EXERCISE PROMPT: Return all entries verbatim; skip any pictures.

§ §

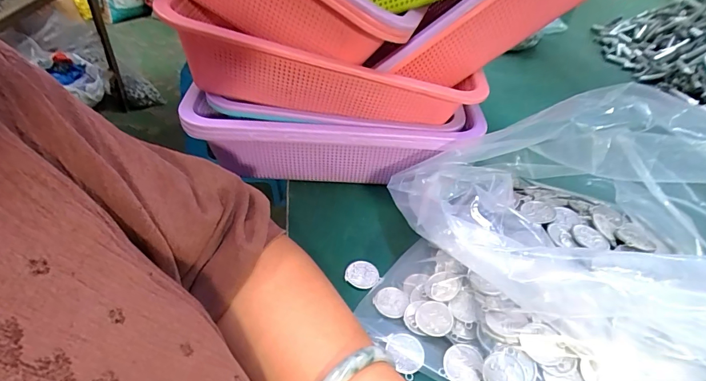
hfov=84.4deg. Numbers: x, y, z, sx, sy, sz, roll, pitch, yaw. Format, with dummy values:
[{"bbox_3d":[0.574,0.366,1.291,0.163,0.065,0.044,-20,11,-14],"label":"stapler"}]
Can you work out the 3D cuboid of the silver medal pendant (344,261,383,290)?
[{"bbox_3d":[0.010,0.074,0.346,0.032,0.004,0.027,10,40,4],"label":"silver medal pendant"}]

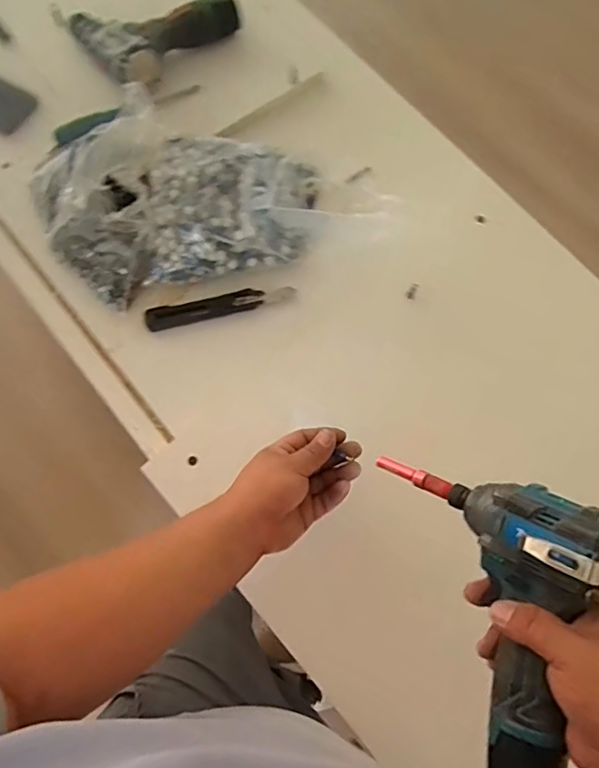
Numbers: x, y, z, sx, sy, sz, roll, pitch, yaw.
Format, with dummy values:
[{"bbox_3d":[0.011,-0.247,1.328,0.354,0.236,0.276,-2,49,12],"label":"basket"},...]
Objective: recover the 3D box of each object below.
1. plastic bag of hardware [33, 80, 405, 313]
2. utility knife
[{"bbox_3d":[-0.116,-0.256,0.699,0.424,0.122,0.239,-16,74,-6],"label":"plastic bag of hardware"},{"bbox_3d":[-0.101,-0.101,0.699,0.187,0.012,0.034,-15,74,-6],"label":"utility knife"}]

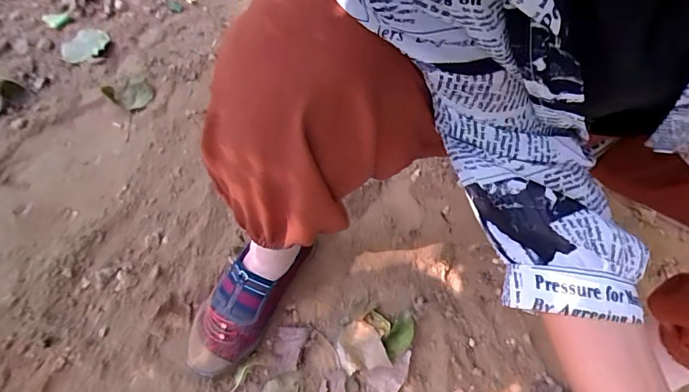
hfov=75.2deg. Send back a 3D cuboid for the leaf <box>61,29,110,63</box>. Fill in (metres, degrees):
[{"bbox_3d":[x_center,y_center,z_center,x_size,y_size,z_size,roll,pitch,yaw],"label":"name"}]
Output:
[{"bbox_3d":[-0.426,-0.245,0.732,0.052,0.013,0.088,19,57,8],"label":"leaf"}]

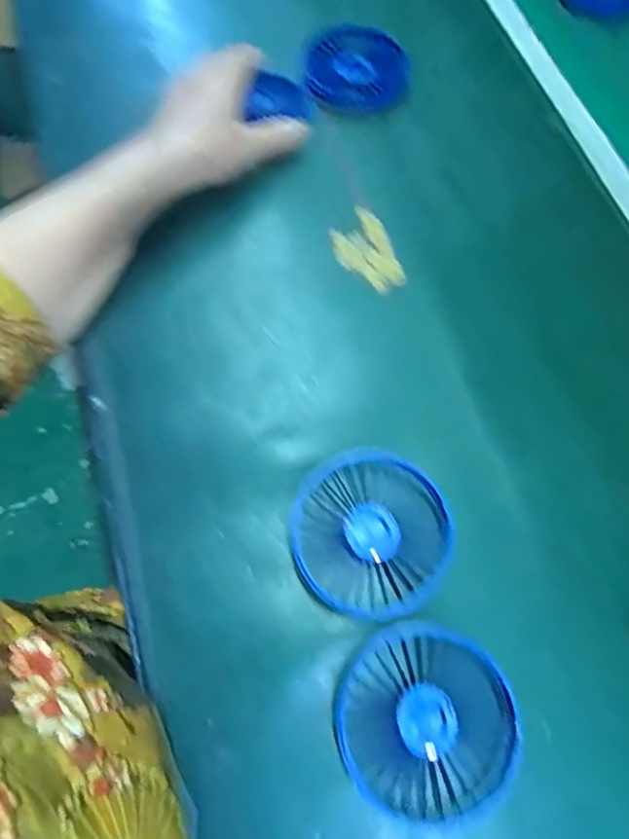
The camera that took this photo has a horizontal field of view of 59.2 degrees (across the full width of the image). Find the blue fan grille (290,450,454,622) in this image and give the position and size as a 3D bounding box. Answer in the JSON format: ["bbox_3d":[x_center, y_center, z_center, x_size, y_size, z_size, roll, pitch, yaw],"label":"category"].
[{"bbox_3d":[0.032,0.063,0.311,0.084,0.014,0.087,1,67,-1],"label":"blue fan grille"}]

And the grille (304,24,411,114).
[{"bbox_3d":[0.036,-0.291,0.459,0.085,0.015,0.085,2,67,-1],"label":"grille"}]

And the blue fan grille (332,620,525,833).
[{"bbox_3d":[0.055,0.151,0.277,0.084,0.013,0.085,1,67,-1],"label":"blue fan grille"}]

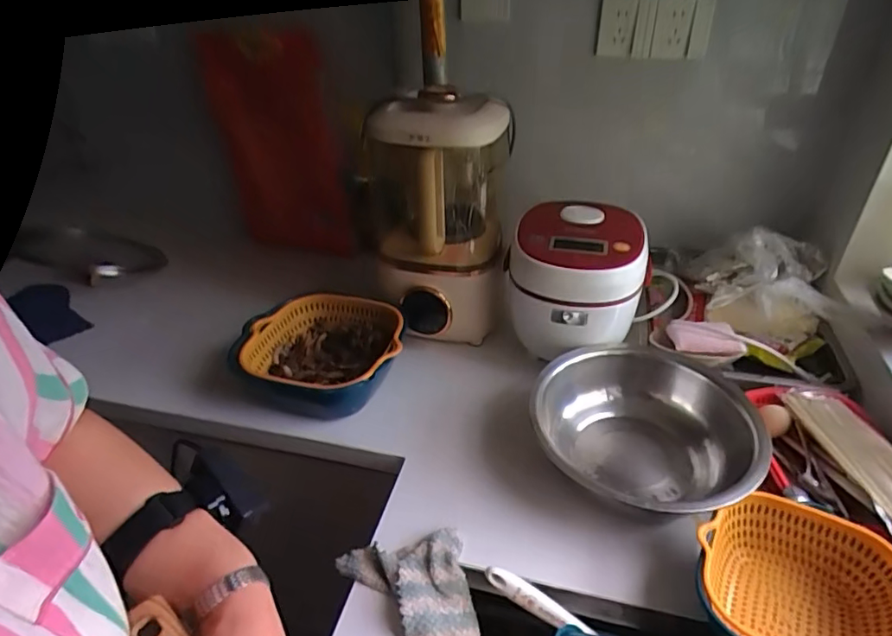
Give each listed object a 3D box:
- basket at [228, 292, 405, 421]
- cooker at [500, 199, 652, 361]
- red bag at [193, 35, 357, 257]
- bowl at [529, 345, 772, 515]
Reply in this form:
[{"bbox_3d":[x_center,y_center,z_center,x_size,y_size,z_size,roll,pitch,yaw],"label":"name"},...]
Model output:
[{"bbox_3d":[-0.189,0.059,0.847,0.242,0.092,0.219,8,35,16],"label":"basket"},{"bbox_3d":[0.206,-0.044,0.842,0.180,0.213,0.185,11,36,19],"label":"cooker"},{"bbox_3d":[-0.343,-0.321,1.070,0.345,0.456,0.040,19,45,29],"label":"red bag"},{"bbox_3d":[0.259,0.166,0.711,0.254,0.120,0.287,-1,34,3],"label":"bowl"}]

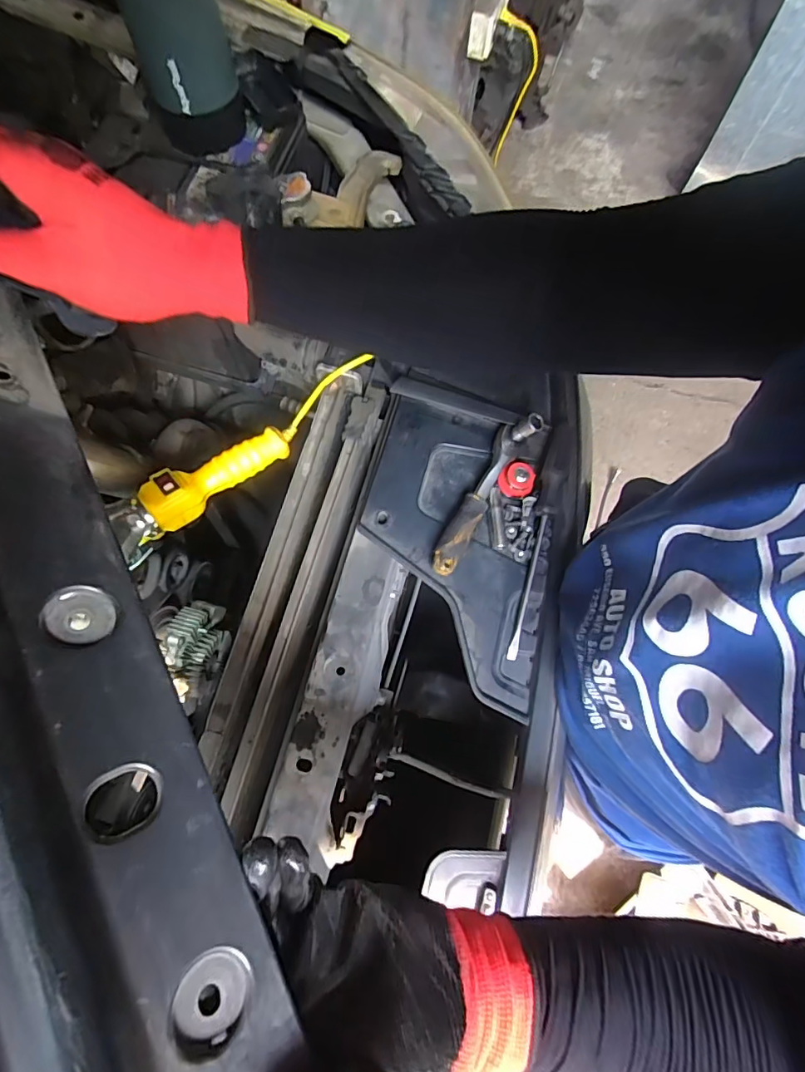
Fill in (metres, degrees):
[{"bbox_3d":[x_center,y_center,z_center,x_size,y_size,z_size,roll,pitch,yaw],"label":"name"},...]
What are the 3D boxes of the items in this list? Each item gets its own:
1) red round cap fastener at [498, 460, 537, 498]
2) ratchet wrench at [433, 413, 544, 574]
[{"bbox_3d":[0.120,-0.059,0.515,0.037,0.015,0.035,0,86,7],"label":"red round cap fastener"},{"bbox_3d":[0.079,-0.044,0.490,0.032,0.046,0.184,31,74,8],"label":"ratchet wrench"}]

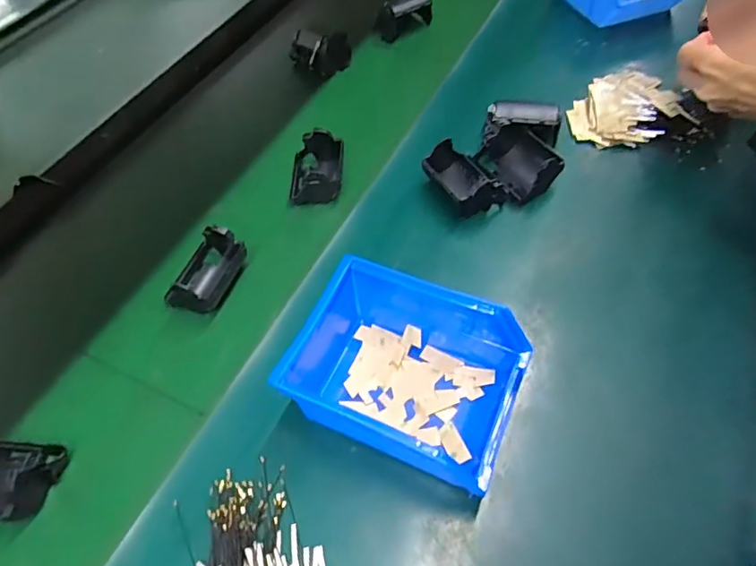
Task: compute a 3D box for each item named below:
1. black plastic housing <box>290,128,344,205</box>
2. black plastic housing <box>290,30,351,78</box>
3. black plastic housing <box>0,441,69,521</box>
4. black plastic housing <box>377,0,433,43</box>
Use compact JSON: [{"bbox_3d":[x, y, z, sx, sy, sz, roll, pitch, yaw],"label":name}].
[{"bbox_3d":[-0.061,-0.116,0.510,0.051,0.039,0.081,-2,54,4],"label":"black plastic housing"},{"bbox_3d":[-0.074,-0.289,0.638,0.073,0.042,0.039,25,60,21],"label":"black plastic housing"},{"bbox_3d":[-0.261,0.132,0.350,0.070,0.041,0.050,1,54,6],"label":"black plastic housing"},{"bbox_3d":[0.035,-0.348,0.660,0.071,0.050,0.035,-26,56,-13],"label":"black plastic housing"}]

§ §

THE COMPLETED TASK:
hfov=84.4deg. Numbers: x, y, z, sx, sy, sz, roll, pitch, yaw. Format, with dummy values:
[{"bbox_3d":[0.574,0.366,1.291,0.163,0.065,0.044,-20,11,-14],"label":"stapler"}]
Can you work out the 3D cuboid of the silver medal pendant (344,261,383,290)?
[{"bbox_3d":[0.010,0.074,0.346,0.032,0.004,0.027,10,40,4],"label":"silver medal pendant"}]

Numbers: x, y, z, sx, sy, sz, roll, pitch, yaw.
Format, with dummy values:
[{"bbox_3d":[0.011,-0.247,1.328,0.354,0.236,0.276,-2,49,12],"label":"basket"},...]
Objective: recover the 3D box of each object below.
1. plastic bag of hardware [33, 80, 405, 313]
2. utility knife
[{"bbox_3d":[-0.116,-0.256,0.699,0.424,0.122,0.239,-16,74,-6],"label":"plastic bag of hardware"},{"bbox_3d":[-0.101,-0.101,0.699,0.187,0.012,0.034,-15,74,-6],"label":"utility knife"}]

hfov=75.2deg. Send back a 3D cuboid for the leaf <box>61,29,110,63</box>. Fill in (metres, degrees):
[{"bbox_3d":[x_center,y_center,z_center,x_size,y_size,z_size,roll,pitch,yaw],"label":"name"}]
Output:
[{"bbox_3d":[-0.426,-0.245,0.732,0.052,0.013,0.088,19,57,8],"label":"leaf"}]

The camera that took this photo has a horizontal field of view of 59.2 degrees (across the full width of the image). Find the blue fan grille (290,450,454,622) in this image and give the position and size as a 3D bounding box. Answer in the JSON format: ["bbox_3d":[x_center, y_center, z_center, x_size, y_size, z_size, roll, pitch, yaw],"label":"category"].
[{"bbox_3d":[0.032,0.063,0.311,0.084,0.014,0.087,1,67,-1],"label":"blue fan grille"}]

And the grille (304,24,411,114).
[{"bbox_3d":[0.036,-0.291,0.459,0.085,0.015,0.085,2,67,-1],"label":"grille"}]

And the blue fan grille (332,620,525,833).
[{"bbox_3d":[0.055,0.151,0.277,0.084,0.013,0.085,1,67,-1],"label":"blue fan grille"}]

Give each listed object a 3D box:
- basket at [228, 292, 405, 421]
- cooker at [500, 199, 652, 361]
- red bag at [193, 35, 357, 257]
- bowl at [529, 345, 772, 515]
Reply in this form:
[{"bbox_3d":[x_center,y_center,z_center,x_size,y_size,z_size,roll,pitch,yaw],"label":"name"},...]
Model output:
[{"bbox_3d":[-0.189,0.059,0.847,0.242,0.092,0.219,8,35,16],"label":"basket"},{"bbox_3d":[0.206,-0.044,0.842,0.180,0.213,0.185,11,36,19],"label":"cooker"},{"bbox_3d":[-0.343,-0.321,1.070,0.345,0.456,0.040,19,45,29],"label":"red bag"},{"bbox_3d":[0.259,0.166,0.711,0.254,0.120,0.287,-1,34,3],"label":"bowl"}]

Fill in (metres, degrees):
[{"bbox_3d":[x_center,y_center,z_center,x_size,y_size,z_size,roll,pitch,yaw],"label":"name"},...]
What are the 3D boxes of the items in this list? Each item gets its own:
1) red round cap fastener at [498, 460, 537, 498]
2) ratchet wrench at [433, 413, 544, 574]
[{"bbox_3d":[0.120,-0.059,0.515,0.037,0.015,0.035,0,86,7],"label":"red round cap fastener"},{"bbox_3d":[0.079,-0.044,0.490,0.032,0.046,0.184,31,74,8],"label":"ratchet wrench"}]

Task: compute a 3D box for each item named below:
1. black plastic housing <box>290,128,344,205</box>
2. black plastic housing <box>290,30,351,78</box>
3. black plastic housing <box>0,441,69,521</box>
4. black plastic housing <box>377,0,433,43</box>
Use compact JSON: [{"bbox_3d":[x, y, z, sx, sy, sz, roll, pitch, yaw],"label":name}].
[{"bbox_3d":[-0.061,-0.116,0.510,0.051,0.039,0.081,-2,54,4],"label":"black plastic housing"},{"bbox_3d":[-0.074,-0.289,0.638,0.073,0.042,0.039,25,60,21],"label":"black plastic housing"},{"bbox_3d":[-0.261,0.132,0.350,0.070,0.041,0.050,1,54,6],"label":"black plastic housing"},{"bbox_3d":[0.035,-0.348,0.660,0.071,0.050,0.035,-26,56,-13],"label":"black plastic housing"}]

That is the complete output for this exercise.